Trie,又称字典树、单词查找树或键树,是一种树形结构,是一种哈希树的变种。典型应用是用于统计,排序和保存大量的字符串(但不仅限于字符串),所以经常被搜索引擎系统用于文本词频统计。它的优点是:利用字符串的公共前缀来减少查询时间,最大限度地减少无谓的字符串比较,查询效率比哈希树高。
- 首先是trie结构的实现:
trienode 类是trie的节点,包含的属性是,is_end:判断是否是叶节点;children:初始化26个字母的子节点。
trie类实现了三个功能:getRoot():获得根节点;addWord():将一个给定的string添加到树中;Trie():用一个string的vector初始化一个trie树。
class TrieNode{
public:
bool is_end;
vector<TrieNode*> children;
TrieNode(){
is_end=false;
children=vector<TrieNode*>(26, NULL);
}
};
class Trie{
public:
TrieNode* getRoot(){return root;}
Trie(vector<string>& words){
root=new TrieNode();
for(int i=0; i<words.size(); ++i)
addWord(words[i]);
}
void addWord(const string& word){
TrieNode* cur=root;
for(int i=0; i<word.size(); ++i){
int index=word[i]-'a';
if(cur->children[index]==NULL)
cur->children[index]=new TrieNode();
cur=cur->children[index];
}
cur->is_end=true;
}
private:
TrieNode* root;
};
- 其次是实际的代码实现部分:
这个就比较简单了,trie的应用是为了能够让拥有相同前缀的string在判断到达根节点以后同时加入到set中。而为了避免重复的方式则是将访问过的元素暂时标记为‘ ’。这个相比暴力的搜索法在拥有更多相同前缀的string是,效率要高得多。

记录数据:
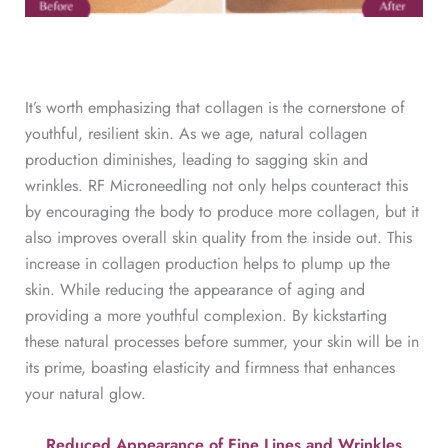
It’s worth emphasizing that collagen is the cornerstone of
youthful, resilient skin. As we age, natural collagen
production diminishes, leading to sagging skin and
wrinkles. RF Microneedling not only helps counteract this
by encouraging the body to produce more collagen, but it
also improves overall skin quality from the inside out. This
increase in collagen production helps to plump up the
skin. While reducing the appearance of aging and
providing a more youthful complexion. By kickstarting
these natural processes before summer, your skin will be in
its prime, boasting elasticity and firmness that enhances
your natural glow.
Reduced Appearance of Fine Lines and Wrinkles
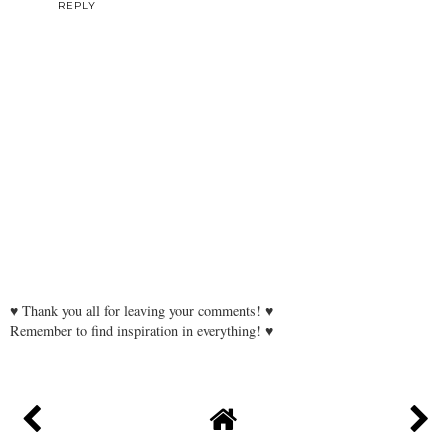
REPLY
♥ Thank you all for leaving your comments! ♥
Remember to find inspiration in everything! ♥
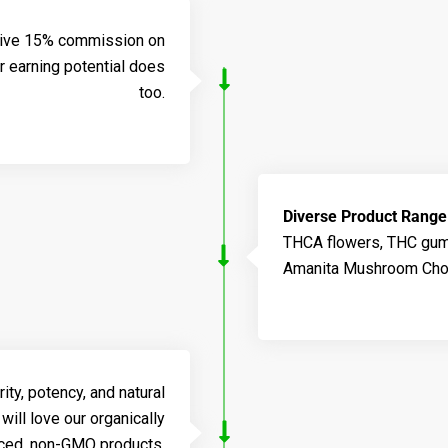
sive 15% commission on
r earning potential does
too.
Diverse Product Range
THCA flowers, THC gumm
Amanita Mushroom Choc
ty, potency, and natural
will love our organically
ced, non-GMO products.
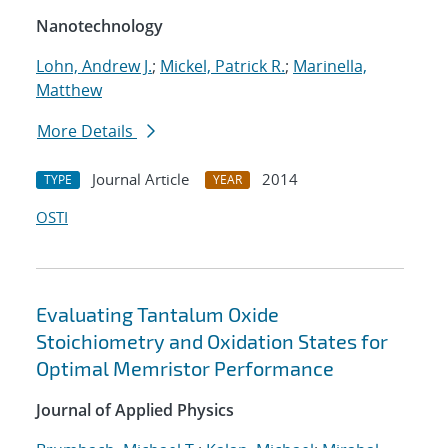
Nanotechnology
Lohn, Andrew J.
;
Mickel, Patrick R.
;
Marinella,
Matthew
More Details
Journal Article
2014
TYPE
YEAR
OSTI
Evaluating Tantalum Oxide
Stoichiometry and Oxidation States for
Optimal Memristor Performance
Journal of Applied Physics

==

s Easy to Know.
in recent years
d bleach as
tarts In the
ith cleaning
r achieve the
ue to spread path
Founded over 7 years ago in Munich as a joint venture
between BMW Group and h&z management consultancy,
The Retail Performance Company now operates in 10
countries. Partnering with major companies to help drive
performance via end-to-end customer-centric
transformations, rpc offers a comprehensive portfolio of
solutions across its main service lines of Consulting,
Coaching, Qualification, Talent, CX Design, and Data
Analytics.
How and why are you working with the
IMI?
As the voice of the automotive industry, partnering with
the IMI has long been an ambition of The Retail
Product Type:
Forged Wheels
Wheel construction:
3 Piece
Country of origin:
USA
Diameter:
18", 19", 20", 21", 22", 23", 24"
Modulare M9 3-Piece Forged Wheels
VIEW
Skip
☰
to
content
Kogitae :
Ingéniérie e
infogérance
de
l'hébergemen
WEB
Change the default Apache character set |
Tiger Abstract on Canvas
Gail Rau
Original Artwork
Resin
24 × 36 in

---

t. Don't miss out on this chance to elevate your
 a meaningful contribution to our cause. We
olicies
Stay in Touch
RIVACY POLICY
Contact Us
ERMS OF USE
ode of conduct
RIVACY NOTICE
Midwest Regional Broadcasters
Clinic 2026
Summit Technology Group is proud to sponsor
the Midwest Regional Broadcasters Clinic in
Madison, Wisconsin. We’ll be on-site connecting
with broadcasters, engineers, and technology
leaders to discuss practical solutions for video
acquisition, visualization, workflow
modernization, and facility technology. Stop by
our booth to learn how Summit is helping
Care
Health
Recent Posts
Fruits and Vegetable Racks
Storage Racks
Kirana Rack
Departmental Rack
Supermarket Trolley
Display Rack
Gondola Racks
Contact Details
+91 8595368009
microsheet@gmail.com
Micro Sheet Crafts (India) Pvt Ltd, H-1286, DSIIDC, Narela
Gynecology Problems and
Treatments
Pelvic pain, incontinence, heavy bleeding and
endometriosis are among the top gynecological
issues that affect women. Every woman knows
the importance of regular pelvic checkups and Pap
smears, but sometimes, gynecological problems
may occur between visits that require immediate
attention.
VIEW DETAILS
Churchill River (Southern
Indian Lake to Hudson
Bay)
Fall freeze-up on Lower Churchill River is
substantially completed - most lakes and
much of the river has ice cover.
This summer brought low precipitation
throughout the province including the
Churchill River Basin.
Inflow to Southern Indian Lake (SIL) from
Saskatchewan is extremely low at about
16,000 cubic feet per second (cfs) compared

练习任务:
**a.** 请根据关于 Trie 的文字回答:
(i) 文中说 Trie 是哪一种树的变种?
(ii) TrieNode 的 children 初始化为多少个子节点?
(iii) Trie 的典型应用是什么?
**b.** 请从关于 Trie 的文字的最后一句之后接着续写。

练习答案:
**a.**
(i) 哈希树。
(ii) 26个(对应26个字母)。
(iii) 统计、排序和保存大量的字符串(但不仅限于字符串)。

**b.**
class Solution {
public:
vector<string> findWords(vector<vector<char>>& board, vector<string>& words) {
Trie* trie = new Trie(words);
TrieNode* root=trie->getRoot();
set<string> result_set;
for(int x=0; x<board.size(); ++x)
for(int y=0; y<board[0].size(); ++y)
findWords(board, x, y, root, "", result_set);
vector<string> result;
for(auto it:result_set) result.push_back(it);
return result;
}
private:
void findWords(vector<vector<char>>& board, int x, int y, TrieNode* root, string word, set<string>& result){
if(x<0||x>=board.size()||y<0||y>=board[0].size() || board[x][y]==' ') return;
if(root->children[board[x][y]-'a'] != NULL){
word=word+board[x][y];
root=root->children[board[x][y]-'a'];
if(root->is_end) result.insert(word);
char c=board[x][y];
board[x][y]=' ';
findWords(board, x+1, y, root, word, result);
findWords(board, x-1, y, root, word, result);
findWords(board, x, y+1, root, word, result);
findWords(board, x, y-1, root, word, result);
board[x][y]=c;
}
}
};
140. Word Break II
原问题
Given a non-empty string s and a dictionary wordDict containing a list of non-empty words, add spaces in s to construct a sentence where each word is a valid dictionary word. Return all such possible sentences.
Note:
The same word in the dictionary may be reused multiple times in the segmentation.
You may assume the dictionary does not contain duplicate words.
心得
我之前准备采用的还是分割法,但是分割法在碰到某些比较特殊的例子时,会出现time exceed limit。在讨论区中发现这样一种方法,思路是:首先用一个hash表储存给定的字典,构造一个hashmap用来储存当前字符串长度和输出字符串。构造一个内联函数sentence。核心思想是通过动态储存来减少重复计算的浪费。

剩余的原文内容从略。